Christopher Peter’s work explores the relationship between ourselves and our surroundings. In his ethereal silhouette pieces, nature becomes one with the figure experiencing it. Incorporating unconventional materials—handmade papers, vintage roadmaps, and repurposed book pages—Peter’s work is filled with organic texture and patterns that invite a closer look.
Learn more about the artist in our interview below, and make sure to check out our new arrivals!
How would you describe your studio?
My studio is a 500 square foot gallery space on the street level of a historic piano factory, and I’m surrounded by galleries, design showrooms, and clothing boutiques. There are four southern-facing windows and beautiful track lights that cut the mix of light perfectly, and this room is where I spend all of my time.
I typically work five days a week and the space is full of pieces that are just getting started, work in progress, work that’s finished, and paintings that are packaged up and being shipped out.
How does your studio space affect your process?
My studio space has shifted dramatically over the last few years, and my relationship to my space has certainly shifted depending on the situation!

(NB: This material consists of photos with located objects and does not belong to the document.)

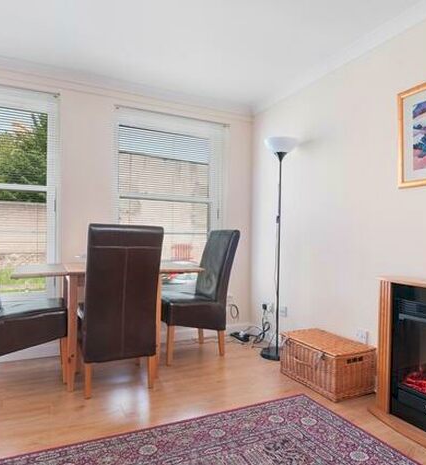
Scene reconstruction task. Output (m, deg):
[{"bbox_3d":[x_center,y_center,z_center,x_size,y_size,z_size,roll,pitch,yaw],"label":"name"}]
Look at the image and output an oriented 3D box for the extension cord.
[{"bbox_3d":[0.253,1.004,3.374,0.230,0.055,0.070,0,-1,30],"label":"extension cord"}]

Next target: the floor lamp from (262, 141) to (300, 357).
[{"bbox_3d":[0.548,0.121,2.947,0.290,1.816,0.290,1,-1,0],"label":"floor lamp"}]

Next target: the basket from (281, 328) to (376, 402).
[{"bbox_3d":[0.771,0.882,2.396,0.360,0.285,0.525,1,-1,-26],"label":"basket"}]

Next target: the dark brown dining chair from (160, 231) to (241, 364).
[{"bbox_3d":[-0.161,0.498,2.982,0.620,1.050,0.450,1,-1,-26],"label":"dark brown dining chair"}]

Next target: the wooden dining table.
[{"bbox_3d":[-0.775,0.632,2.587,1.200,0.758,0.710,1,-1,-26],"label":"wooden dining table"}]

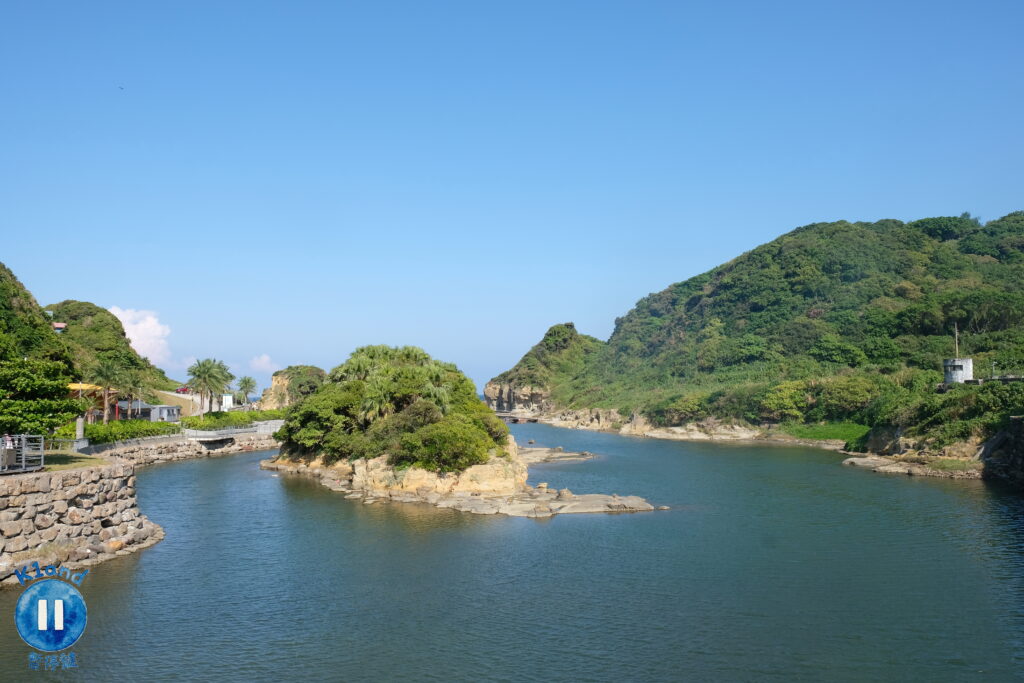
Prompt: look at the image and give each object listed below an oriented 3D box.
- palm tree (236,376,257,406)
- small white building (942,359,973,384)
[{"bbox_3d":[-44.215,8.526,127.817,3.500,5.400,3.500,-1,-4,0],"label":"palm tree"},{"bbox_3d":[42.449,2.958,72.915,2.800,2.500,2.800,-4,-5,37],"label":"small white building"}]

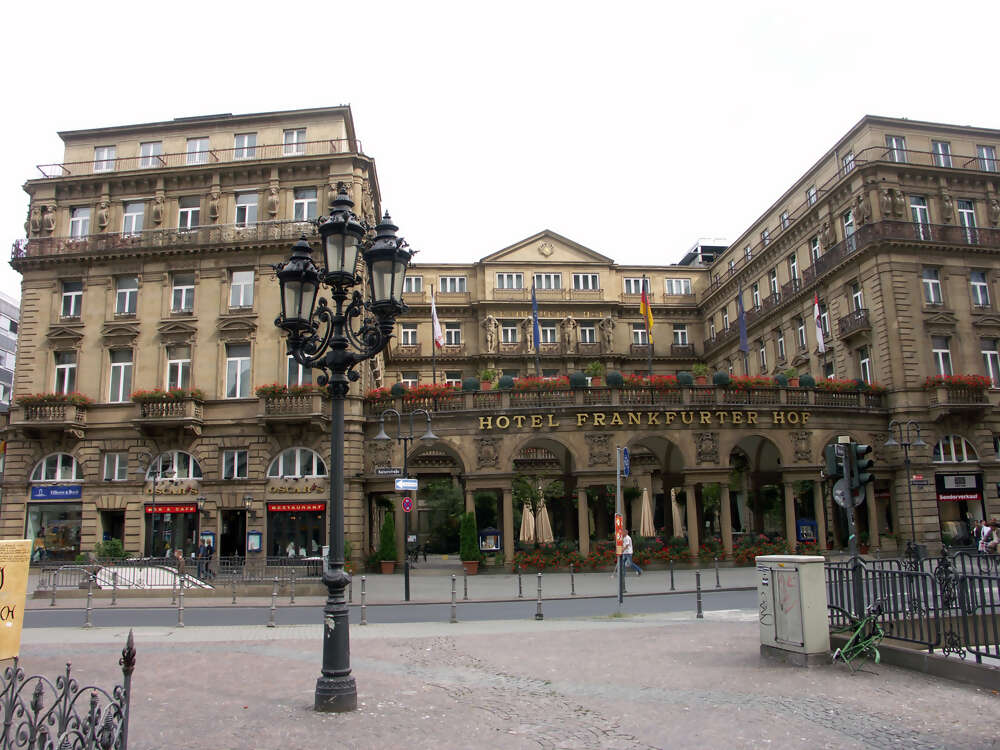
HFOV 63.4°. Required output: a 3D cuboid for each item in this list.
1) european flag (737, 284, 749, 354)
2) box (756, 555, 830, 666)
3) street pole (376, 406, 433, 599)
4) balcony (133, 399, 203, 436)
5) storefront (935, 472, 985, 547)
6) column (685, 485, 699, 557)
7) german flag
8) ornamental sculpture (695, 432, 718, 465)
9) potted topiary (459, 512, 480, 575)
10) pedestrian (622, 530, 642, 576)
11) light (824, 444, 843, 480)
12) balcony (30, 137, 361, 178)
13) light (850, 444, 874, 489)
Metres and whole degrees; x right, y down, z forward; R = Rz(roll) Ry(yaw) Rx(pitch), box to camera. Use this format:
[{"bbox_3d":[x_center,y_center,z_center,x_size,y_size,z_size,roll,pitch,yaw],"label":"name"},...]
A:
[{"bbox_3d":[11.406,-2.610,38.046,0.400,3.250,0.250,-1,-11,-2],"label":"european flag"},{"bbox_3d":[3.582,2.867,9.932,0.360,1.240,0.860,2,-11,-19],"label":"box"},{"bbox_3d":[-2.694,3.690,23.328,1.800,5.400,0.550,-2,-10,4],"label":"street pole"},{"bbox_3d":[-15.264,1.972,37.423,2.950,1.602,1.100,-3,-11,6],"label":"balcony"},{"bbox_3d":[22.690,6.676,39.857,2.400,3.450,0.400,1,-11,-12],"label":"storefront"},{"bbox_3d":[8.064,6.138,34.072,0.480,3.080,0.480,0,-11,-8],"label":"column"},{"bbox_3d":[6.549,-2.979,36.163,0.680,2.216,0.350,-1,-11,-3],"label":"german flag"},{"bbox_3d":[8.993,3.199,35.229,1.000,1.393,0.300,0,-11,-9],"label":"ornamental sculpture"},{"bbox_3d":[-1.222,6.928,33.301,0.820,2.530,0.820,-1,-10,0],"label":"potted topiary"},{"bbox_3d":[4.739,6.461,29.297,0.750,1.690,0.500,0,-10,-4],"label":"pedestrian"},{"bbox_3d":[6.147,1.599,14.866,0.280,0.640,0.250,4,-12,-25],"label":"light"},{"bbox_3d":[-14.920,-10.366,40.405,16.712,0.950,1.200,-3,-11,6],"label":"balcony"},{"bbox_3d":[7.188,1.804,16.039,0.420,0.930,0.300,-10,-13,37],"label":"light"}]

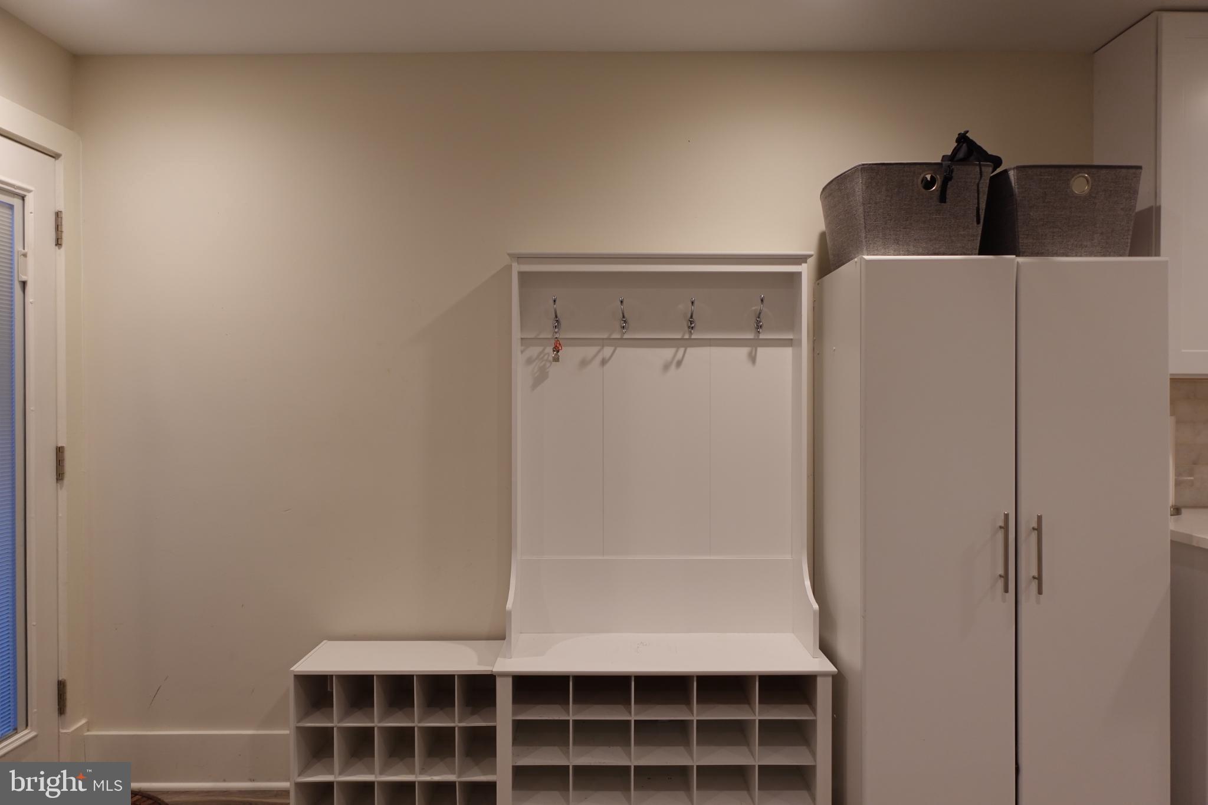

In the beginning I was working from home; starting out was a painting area in my bedroom and then the spare bedroom once I moved into a slightly larger apartment.
In 2018 I moved to New England and my studio expanded into a retail showroom in the Boston Design Center. Scale was no longer such a limiting factor; I hired an assistant and I was able to really refine the element of my practice that collaborates with professional design projects.
I recently got the opportunity to operate my studio in a gallery space in Sowa, which is the heart of the art and design district in Boston, and I’ve been thrilled with the results! I do private studio visits, wild First Friday event openings, and everything in between. I’ve even been able to host an arts-themed day care center where I make artwork together with the kids. It’s been wonderful!
What does a typical day in the studio look like for you?
I live nearby and I ride my bicycle to the studio every day. I arrive between 8:30 and 9:00 and I change into my “work outfit” immediately and start painting. My work outfit gets a lot of comments… for me it’s jeans, sneakers, a t-shirt, and a sweatshirt, all COMPLETELY covered in paint. It borders on ridiculous, but visitors love it and I get offers to buy my work clothes fairly often.
Each day is different, but I try to get in at least 8 hours of painting per day, and I listen to the public classical music station and lots of jazz. Chet Baker and Bill Evans are currently heavy in the rotation!
What inspires your color choices?
My color choices are made intuitively based on the piece, and Boston comes fully into bloom in the Spring and the colors of the flowers in the neighborhoods influences those choices as well.
If I’m working on a commission piece, I love the opportunity to collaborate with designers and clients on their vision for their spaces and what will be perfect just for them. So on my desk right now are swatches from the Holly Hunt and Phillip Jeffries showrooms and I’m incorporating those colorways into pieces for specific projects using those fabrics.